PROBLEM DETAILS: Look through the records below and collect all lines that hold the string "your".

┏━━

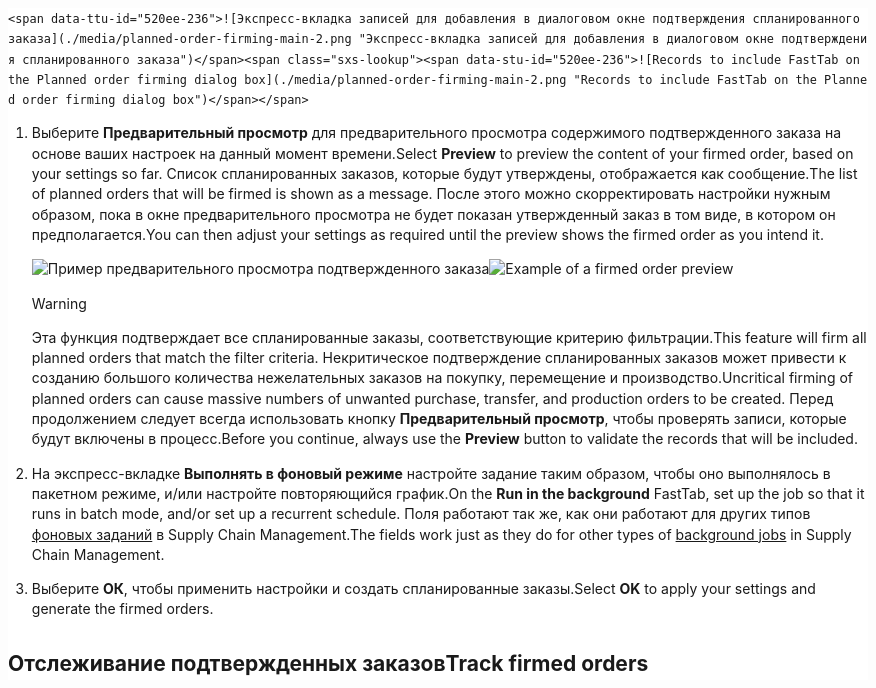     <span data-ttu-id="520ee-236">![Экспресс-вкладка записей для добавления в диалоговом окне подтверждения спланированного заказа](./media/planned-order-firming-main-2.png "Экспресс-вкладка записей для добавления в диалоговом окне подтверждения спланированного заказа")</span><span class="sxs-lookup"><span data-stu-id="520ee-236">![Records to include FastTab on the Planned order firming dialog box](./media/planned-order-firming-main-2.png "Records to include FastTab on the Planned order firming dialog box")</span></span>

1. <span data-ttu-id="520ee-237">Выберите **Предварительный просмотр** для предварительного просмотра содержимого подтвержденного заказа на основе ваших настроек на данный момент времени.</span><span class="sxs-lookup"><span data-stu-id="520ee-237">Select **Preview** to preview the content of your firmed order, based on your settings so far.</span></span> <span data-ttu-id="520ee-238">Список спланированных заказов, которые будут утверждены, отображается как сообщение.</span><span class="sxs-lookup"><span data-stu-id="520ee-238">The list of planned orders that will be firmed is shown as a message.</span></span> <span data-ttu-id="520ee-239">После этого можно скорректировать настройки нужным образом, пока в окне предварительного просмотра не будет показан утвержденный заказ в том виде, в котором он предполагается.</span><span class="sxs-lookup"><span data-stu-id="520ee-239">You can then adjust your settings as required until the preview shows the firmed order as you intend it.</span></span>

    <span data-ttu-id="520ee-240">![Пример предварительного просмотра подтвержденного заказа](./media/planned-order-firming-preview.png "Пример предварительного просмотра подтвержденного заказа")</span><span class="sxs-lookup"><span data-stu-id="520ee-240">![Example of a firmed order preview](./media/planned-order-firming-preview.png "Example of a firmed order preview")</span></span>

    > [!WARNING]
    > <span data-ttu-id="520ee-241">Эта функция подтверждает все спланированные заказы, соответствующие критерию фильтрации.</span><span class="sxs-lookup"><span data-stu-id="520ee-241">This feature will firm all planned orders that match the filter criteria.</span></span> <span data-ttu-id="520ee-242">Некритическое подтверждение спланированных заказов может привести к созданию большого количества нежелательных заказов на покупку, перемещение и производство.</span><span class="sxs-lookup"><span data-stu-id="520ee-242">Uncritical firming of planned orders can cause massive numbers of unwanted purchase, transfer, and production orders to be created.</span></span> <span data-ttu-id="520ee-243">Перед продолжением следует всегда использовать кнопку **Предварительный просмотр**, чтобы проверять записи, которые будут включены в процесс.</span><span class="sxs-lookup"><span data-stu-id="520ee-243">Before you continue, always use the **Preview** button to validate the records that will be included.</span></span>

1. <span data-ttu-id="520ee-244">На экспресс-вкладке **Выполнять в фоновый режиме** настройте задание таким образом, чтобы оно выполнялось в пакетном режиме, и/или настройте повторяющийся график.</span><span class="sxs-lookup"><span data-stu-id="520ee-244">On the **Run in the background** FastTab, set up the job so that it runs in batch mode, and/or set up a recurrent schedule.</span></span> <span data-ttu-id="520ee-245">Поля работают так же, как они работают для других типов [фоновых заданий](../../../fin-ops-core/dev-itpro/sysadmin/batch-processing-overview.md) в Supply Chain Management.</span><span class="sxs-lookup"><span data-stu-id="520ee-245">The fields work just as they do for other types of [background jobs](../../../fin-ops-core/dev-itpro/sysadmin/batch-processing-overview.md) in Supply Chain Management.</span></span>
1. <span data-ttu-id="520ee-246">Выберите **ОК**, чтобы применить настройки и создать спланированные заказы.</span><span class="sxs-lookup"><span data-stu-id="520ee-246">Select **OK** to apply your settings and generate the firmed orders.</span></span>

## <a name="track-firmed-orders"></a><span data-ttu-id="520ee-247">Отслеживание подтвержденных заказов</span><span class="sxs-lookup"><span data-stu-id="520ee-247">Track firmed orders</span></span>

┗━━

COMPLETED TASK:
1. <span data-ttu-id="520ee-237">Выберите **Предварительный просмотр** для предварительного просмотра содержимого подтвержденного заказа на основе ваших настроек на данный момент времени.</span><span class="sxs-lookup"><span data-stu-id="520ee-237">Select **Preview** to preview the content of your firmed order, based on your settings so far.</span></span> <span data-ttu-id="520ee-238">Список спланированных заказов, которые будут утверждены, отображается как сообщение.</span><span class="sxs-lookup"><span data-stu-id="520ee-238">The list of planned orders that will be firmed is shown as a message.</span></span> <span data-ttu-id="520ee-239">После этого можно скорректировать настройки нужным образом, пока в окне предварительного просмотра не будет показан утвержденный заказ в том виде, в котором он предполагается.</span><span class="sxs-lookup"><span data-stu-id="520ee-239">You can then adjust your settings as required until the preview shows the firmed order as you intend it.</span></span>
1. <span data-ttu-id="520ee-246">Выберите **ОК**, чтобы применить настройки и создать спланированные заказы.</span><span class="sxs-lookup"><span data-stu-id="520ee-246">Select **OK** to apply your settings and generate the firmed orders.</span></span>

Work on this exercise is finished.